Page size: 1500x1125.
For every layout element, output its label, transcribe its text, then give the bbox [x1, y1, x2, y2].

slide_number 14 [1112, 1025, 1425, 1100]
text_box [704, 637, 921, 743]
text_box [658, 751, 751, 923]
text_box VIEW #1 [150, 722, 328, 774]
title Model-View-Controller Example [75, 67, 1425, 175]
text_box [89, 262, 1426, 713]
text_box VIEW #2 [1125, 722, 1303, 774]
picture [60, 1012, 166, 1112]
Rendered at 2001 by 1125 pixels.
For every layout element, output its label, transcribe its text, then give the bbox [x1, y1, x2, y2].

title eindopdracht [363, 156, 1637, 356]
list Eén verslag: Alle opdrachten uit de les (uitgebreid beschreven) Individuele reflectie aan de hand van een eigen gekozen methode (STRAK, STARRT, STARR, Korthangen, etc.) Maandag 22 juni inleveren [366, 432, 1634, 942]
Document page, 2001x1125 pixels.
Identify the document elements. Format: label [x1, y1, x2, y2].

########################################

> TASK BRIEF: Wherever the word "pixels" appears in a line of the data above, copy that line.

> SOLUTION TO THE EXERCISE:
Rendered at 2001 by 1125 pixels.
Document page, 2001x1125 pixels.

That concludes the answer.